The widening application of digital distribution and product development in financial services is materially changing the basic terms of competition across banking business segments, including payments, lending, capital markets, and wealth management. In the fast-evolving digital ecosystem, the largest technology firms are poised to become formidable competitors in retail financial services, undercutting banks’ transaction fees. Facebook is certainly not the first company to launch a crypto payment solution; however, with its immense user base it would pose a threat to the banking industry should the initiative gain traction with consumers and businesses.

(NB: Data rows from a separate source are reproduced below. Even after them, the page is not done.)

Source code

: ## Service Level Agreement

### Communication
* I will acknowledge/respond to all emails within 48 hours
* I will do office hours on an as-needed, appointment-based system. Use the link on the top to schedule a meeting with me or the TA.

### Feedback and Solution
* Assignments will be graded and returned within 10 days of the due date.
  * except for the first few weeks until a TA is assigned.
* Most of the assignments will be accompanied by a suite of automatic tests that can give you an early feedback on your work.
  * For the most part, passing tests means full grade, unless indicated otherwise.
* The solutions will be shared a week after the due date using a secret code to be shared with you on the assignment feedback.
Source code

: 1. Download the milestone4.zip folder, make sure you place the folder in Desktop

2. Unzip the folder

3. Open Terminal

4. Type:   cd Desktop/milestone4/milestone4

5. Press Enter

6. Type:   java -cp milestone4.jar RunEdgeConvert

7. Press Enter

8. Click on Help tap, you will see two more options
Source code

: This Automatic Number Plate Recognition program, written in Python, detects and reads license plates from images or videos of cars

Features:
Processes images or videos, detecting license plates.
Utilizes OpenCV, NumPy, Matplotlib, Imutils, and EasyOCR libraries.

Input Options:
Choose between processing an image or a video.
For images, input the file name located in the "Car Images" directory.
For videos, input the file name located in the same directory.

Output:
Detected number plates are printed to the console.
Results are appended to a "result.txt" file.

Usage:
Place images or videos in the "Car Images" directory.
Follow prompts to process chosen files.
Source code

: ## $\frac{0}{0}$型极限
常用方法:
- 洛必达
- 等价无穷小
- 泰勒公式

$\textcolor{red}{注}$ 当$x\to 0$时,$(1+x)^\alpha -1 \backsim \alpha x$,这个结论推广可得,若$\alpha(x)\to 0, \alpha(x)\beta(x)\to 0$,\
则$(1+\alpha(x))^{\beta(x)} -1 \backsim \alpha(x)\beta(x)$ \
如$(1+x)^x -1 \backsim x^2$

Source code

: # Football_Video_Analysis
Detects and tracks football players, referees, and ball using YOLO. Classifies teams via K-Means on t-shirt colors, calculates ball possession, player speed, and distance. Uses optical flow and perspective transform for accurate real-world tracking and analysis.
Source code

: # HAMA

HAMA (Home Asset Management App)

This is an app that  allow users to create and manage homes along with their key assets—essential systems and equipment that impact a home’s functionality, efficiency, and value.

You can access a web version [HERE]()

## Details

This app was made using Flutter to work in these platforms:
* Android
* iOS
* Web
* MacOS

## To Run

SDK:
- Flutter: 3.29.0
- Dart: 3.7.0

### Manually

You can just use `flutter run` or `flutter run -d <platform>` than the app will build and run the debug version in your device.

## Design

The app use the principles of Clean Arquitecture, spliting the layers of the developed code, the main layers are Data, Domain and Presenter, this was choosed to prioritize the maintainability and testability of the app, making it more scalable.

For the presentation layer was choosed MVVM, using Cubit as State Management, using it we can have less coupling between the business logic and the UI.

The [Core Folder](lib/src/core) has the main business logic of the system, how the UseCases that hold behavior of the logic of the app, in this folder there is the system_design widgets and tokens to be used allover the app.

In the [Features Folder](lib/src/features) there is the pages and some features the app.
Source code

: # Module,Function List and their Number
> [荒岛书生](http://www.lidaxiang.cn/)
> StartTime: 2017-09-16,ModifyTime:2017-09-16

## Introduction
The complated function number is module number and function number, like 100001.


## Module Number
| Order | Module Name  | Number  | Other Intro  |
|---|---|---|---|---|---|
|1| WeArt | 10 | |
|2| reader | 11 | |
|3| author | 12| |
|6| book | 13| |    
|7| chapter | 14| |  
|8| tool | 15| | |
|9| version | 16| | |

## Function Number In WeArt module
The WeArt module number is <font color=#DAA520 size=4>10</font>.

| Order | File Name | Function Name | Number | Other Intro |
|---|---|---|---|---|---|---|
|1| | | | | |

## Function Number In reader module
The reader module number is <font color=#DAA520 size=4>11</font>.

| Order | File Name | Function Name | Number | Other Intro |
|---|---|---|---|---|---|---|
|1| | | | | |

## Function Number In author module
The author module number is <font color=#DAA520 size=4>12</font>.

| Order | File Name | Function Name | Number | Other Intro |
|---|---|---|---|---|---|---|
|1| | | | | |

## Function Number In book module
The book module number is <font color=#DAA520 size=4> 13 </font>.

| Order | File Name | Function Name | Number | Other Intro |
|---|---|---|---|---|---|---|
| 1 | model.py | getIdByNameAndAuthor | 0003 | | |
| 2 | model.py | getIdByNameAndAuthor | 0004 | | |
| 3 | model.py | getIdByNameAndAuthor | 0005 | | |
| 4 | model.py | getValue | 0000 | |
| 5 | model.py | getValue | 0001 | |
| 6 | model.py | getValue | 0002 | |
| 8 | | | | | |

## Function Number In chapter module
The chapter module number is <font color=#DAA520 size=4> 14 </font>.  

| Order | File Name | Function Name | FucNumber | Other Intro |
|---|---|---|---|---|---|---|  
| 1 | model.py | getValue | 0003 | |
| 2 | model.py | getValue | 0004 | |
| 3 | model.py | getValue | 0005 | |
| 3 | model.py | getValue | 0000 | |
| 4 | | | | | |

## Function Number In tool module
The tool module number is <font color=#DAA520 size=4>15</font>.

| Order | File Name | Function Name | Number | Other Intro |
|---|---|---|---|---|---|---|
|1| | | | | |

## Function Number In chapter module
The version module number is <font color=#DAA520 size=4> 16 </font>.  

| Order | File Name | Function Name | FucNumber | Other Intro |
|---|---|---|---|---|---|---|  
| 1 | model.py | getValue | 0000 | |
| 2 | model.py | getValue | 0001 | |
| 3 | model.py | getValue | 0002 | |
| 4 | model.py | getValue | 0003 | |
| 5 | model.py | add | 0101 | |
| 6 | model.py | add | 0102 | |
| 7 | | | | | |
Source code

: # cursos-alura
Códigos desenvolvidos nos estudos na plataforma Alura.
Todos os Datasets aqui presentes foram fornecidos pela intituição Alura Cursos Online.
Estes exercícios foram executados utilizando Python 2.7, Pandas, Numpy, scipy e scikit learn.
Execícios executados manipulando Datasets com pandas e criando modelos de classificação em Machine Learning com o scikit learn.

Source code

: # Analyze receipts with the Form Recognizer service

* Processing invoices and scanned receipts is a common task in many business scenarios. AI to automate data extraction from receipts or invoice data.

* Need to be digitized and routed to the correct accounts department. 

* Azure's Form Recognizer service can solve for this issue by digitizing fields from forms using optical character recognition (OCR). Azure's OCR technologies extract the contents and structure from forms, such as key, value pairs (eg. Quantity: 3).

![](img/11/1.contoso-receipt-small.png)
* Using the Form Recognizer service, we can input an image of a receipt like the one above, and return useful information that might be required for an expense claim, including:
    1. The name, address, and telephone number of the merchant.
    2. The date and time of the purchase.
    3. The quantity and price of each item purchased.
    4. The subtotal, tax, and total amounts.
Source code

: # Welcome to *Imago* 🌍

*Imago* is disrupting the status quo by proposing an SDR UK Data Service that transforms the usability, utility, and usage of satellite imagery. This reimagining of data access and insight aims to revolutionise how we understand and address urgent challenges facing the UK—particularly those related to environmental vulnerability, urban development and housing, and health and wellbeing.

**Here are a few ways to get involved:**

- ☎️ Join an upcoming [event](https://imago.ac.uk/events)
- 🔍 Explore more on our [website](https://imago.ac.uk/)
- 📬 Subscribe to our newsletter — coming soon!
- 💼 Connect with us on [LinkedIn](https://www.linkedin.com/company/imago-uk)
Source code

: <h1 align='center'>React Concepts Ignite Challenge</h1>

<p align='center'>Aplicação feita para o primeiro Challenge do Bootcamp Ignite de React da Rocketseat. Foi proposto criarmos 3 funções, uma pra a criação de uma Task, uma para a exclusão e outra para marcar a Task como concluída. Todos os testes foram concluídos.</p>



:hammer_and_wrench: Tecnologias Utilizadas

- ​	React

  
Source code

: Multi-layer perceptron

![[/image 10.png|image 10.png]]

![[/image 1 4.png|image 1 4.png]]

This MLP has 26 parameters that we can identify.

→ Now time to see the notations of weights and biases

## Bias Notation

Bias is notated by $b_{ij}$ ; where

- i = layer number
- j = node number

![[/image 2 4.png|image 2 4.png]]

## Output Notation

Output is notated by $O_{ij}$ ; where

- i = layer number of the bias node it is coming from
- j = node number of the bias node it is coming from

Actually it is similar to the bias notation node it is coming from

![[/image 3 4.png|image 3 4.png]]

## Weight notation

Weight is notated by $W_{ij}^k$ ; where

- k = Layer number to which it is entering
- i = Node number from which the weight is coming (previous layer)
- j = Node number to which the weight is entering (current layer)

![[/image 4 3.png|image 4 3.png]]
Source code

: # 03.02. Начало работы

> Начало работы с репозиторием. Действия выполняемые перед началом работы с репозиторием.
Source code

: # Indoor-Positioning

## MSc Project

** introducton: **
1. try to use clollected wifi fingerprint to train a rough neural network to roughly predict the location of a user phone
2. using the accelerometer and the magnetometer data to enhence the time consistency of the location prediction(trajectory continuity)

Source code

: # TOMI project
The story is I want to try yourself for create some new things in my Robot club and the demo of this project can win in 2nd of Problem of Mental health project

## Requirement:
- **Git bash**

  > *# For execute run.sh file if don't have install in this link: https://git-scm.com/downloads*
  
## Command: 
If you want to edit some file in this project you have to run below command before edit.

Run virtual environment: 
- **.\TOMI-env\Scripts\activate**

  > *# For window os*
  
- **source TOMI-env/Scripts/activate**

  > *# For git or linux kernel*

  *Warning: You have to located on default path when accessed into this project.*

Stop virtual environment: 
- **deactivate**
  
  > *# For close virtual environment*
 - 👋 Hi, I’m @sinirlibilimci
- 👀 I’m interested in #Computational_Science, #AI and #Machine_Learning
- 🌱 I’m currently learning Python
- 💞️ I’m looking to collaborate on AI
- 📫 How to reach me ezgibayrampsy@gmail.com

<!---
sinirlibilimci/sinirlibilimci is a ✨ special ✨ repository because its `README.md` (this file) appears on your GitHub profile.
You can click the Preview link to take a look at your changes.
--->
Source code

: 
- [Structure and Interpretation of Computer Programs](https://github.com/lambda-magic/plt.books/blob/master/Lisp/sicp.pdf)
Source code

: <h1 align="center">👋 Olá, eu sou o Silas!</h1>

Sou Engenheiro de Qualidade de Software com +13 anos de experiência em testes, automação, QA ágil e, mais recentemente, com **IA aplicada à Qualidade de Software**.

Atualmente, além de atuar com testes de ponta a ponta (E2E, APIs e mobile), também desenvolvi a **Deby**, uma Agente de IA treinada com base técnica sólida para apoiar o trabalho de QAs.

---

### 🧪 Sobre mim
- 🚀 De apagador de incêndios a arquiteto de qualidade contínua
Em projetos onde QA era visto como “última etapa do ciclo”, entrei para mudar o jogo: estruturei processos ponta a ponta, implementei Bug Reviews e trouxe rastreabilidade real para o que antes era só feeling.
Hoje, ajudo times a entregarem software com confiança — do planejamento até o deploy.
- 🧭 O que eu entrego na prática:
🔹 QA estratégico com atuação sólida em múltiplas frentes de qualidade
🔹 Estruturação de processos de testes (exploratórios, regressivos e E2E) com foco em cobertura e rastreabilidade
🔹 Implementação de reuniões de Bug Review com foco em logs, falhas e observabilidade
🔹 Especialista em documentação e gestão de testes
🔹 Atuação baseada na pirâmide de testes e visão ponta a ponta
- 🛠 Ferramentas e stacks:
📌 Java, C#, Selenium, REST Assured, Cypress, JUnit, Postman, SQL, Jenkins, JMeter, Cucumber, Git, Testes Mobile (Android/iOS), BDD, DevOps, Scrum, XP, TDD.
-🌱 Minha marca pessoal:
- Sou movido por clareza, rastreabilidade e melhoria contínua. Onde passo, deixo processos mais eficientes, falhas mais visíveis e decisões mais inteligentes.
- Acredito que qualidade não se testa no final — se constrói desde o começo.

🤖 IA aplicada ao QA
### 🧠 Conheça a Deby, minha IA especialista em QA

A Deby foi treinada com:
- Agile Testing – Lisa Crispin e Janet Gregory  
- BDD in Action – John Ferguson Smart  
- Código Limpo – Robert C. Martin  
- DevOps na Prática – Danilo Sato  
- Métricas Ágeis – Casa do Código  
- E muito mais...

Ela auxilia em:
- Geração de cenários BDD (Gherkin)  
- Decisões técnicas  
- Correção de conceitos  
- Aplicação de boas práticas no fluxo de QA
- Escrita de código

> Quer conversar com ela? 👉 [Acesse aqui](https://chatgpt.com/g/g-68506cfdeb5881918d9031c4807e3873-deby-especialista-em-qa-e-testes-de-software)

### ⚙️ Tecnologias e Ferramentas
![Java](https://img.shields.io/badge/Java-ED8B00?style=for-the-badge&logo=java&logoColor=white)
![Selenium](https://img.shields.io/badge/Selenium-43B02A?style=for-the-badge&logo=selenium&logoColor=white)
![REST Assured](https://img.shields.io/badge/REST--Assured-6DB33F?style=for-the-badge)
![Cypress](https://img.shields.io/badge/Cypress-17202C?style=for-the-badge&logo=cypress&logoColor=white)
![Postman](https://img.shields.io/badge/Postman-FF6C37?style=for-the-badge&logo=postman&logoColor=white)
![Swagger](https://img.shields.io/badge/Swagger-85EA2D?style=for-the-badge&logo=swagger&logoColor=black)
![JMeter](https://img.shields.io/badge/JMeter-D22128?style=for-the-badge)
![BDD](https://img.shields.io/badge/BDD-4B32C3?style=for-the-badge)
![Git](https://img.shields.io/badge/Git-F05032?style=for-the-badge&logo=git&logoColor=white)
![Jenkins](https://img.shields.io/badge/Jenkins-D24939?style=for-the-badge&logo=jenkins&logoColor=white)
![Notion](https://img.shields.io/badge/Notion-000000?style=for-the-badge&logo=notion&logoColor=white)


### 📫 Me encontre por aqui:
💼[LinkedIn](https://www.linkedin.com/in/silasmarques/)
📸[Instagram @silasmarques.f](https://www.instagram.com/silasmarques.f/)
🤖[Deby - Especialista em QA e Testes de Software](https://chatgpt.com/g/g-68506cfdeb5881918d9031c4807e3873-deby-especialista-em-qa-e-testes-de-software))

In particular, this new platform could effectively provide an alternative ecosystem for payments, bypassing existing players and obviating some of the roles banks traditionally play. Another key factor to watch as the product evolves is whether Calibra and other Libra wallets ultimately offer deposit-like products and other financial services and, if so, to what extent clients, including consumers and businesses, use them.
As big tech companies like Facebook position themselves as financial service providers, their success could allow them to control not only a significant portion of distribution and customer mindshare, but also to compete more directly with incumbents by manufacturing financial products, controlling the user experience and, ultimately, capturing a greater share of associated profit.